Despite an exodus of some companies, California remains an economic titan. In fact, according to the Bureau of Labor Statistics, California actually created far more jobs than Texas in the past year: 465,700 in the 12 months ended in May, compared with 286,400 in Texas.

While that may surprise believers in the Texas economic miracle, the decline in oil prices and subsequent pullback in drilling has taken a toll on our state economy. Texas job growth came to a halt this spring after more than four years of gains as oil companies cut back. (Job gains returned in May and unemployment remains lower in Texas, 4.3 percent vs. 6.4 percent in California.) 

Steve Levy, director of the Center for the Continuing Study of the California Economy in Palo Alto, brushes off Perry’s rhetoric as “bluster,” adding that relocations are simply part of the business fabric in California.  

“There are always companies that move, most of which either because they got payoff money or because their customer base moved,” Levy says. In Toyota’s case, the company received a $40 million grant from the Texas Enterprise Fund, although the company’s executives said the primary incentive was a desire to be closer to car-making operations in Texas and Tennessee.

Sure, the high cost of doing business in California is a disadvantage. By any measure, the cost of labor is higher and the state has both a corporate and personal income tax, making Texas attractive by comparison.

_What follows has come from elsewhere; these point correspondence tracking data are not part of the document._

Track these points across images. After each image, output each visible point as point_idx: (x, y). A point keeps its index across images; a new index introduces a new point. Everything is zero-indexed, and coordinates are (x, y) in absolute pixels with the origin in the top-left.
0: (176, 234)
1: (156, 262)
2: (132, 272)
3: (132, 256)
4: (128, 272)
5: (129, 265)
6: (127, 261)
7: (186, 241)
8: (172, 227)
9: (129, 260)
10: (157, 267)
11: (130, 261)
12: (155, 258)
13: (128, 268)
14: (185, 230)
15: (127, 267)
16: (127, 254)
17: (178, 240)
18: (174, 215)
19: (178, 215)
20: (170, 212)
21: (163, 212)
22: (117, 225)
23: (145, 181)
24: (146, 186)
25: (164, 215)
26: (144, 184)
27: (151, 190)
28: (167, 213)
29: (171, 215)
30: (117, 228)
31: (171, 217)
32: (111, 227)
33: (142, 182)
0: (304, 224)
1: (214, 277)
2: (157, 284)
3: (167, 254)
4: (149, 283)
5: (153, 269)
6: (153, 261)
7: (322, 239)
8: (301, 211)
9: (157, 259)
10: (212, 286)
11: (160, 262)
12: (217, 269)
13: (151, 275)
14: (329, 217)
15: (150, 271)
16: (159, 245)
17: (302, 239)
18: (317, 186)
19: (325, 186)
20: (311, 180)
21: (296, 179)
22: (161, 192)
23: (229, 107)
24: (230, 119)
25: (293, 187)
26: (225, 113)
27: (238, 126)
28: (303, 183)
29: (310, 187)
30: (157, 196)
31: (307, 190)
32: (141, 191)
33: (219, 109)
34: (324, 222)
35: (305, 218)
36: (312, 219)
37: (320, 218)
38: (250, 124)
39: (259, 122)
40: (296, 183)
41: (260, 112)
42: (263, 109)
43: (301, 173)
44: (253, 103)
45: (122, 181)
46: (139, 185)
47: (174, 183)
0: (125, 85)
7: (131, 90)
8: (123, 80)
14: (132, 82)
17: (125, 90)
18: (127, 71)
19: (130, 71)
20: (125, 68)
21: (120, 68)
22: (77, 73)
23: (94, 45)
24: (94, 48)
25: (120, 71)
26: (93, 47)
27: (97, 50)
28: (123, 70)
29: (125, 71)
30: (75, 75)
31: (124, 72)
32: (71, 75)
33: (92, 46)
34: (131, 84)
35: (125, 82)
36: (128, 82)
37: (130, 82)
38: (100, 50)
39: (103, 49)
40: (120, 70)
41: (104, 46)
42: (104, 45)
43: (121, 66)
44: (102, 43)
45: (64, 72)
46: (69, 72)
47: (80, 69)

But Kim L. Moore, a former marketing manager with the City of Dallas Office of Economic Development who now helps businesses relocate, said companies that decide to pull up stakes are motivated by internal pressures, not state policies.

“You don’t relocate a company unless there’s a couple of other issues you’re trying to address,” says Moore, managing director of Newmark Grubb Knight Frank. “Either you’re looking to expand or you’re looking to consolidate, or it’s as simple as not being able to find the labor force you’re used to drawing.”

Both Texas and California are “powerhouses,” she says, and businesses must decide which environment suits them. In the case of Farmers Bros., a leading distributor of coffee and tea to food service operators, new management decided to leave after several years of losses prompted a need for consolidation.  

Updating its 65-year-old complex in Torrance just didn’t make sense. The company considered multiple options before settling on Northlake, where it could build a state-of-the-art facility designed to streamline processes and cut costs, CEO Michael H. Keown told analysts. Farmers projects annual savings of between $12 million and $15 million. 

Texas and Dallas-Fort Worth have a long history of attracting corporate headquarters. American Airlines, BNSF Railway, ExxonMobil, J.C. Penney, and AT&T all moved here over the decades because of our central location, cost of living, major airport, and strong labor force. That’s nothing to sneeze at.

But California and the Silicon Valley are magnets for talent and capital. According to Levy, the state nabbed 57 percent of U.S. venture capital funding in 2014, compared to 3 percent that came to Texas.

That money is critical to upstart technology companies, and California’s roster now includes innovators like Apple, Facebook, Google, eBay, Twitter, and Tesla, all changing the way we live in the 21st century.

In Texas, we’d be wise to figure out how to get more of that action, too.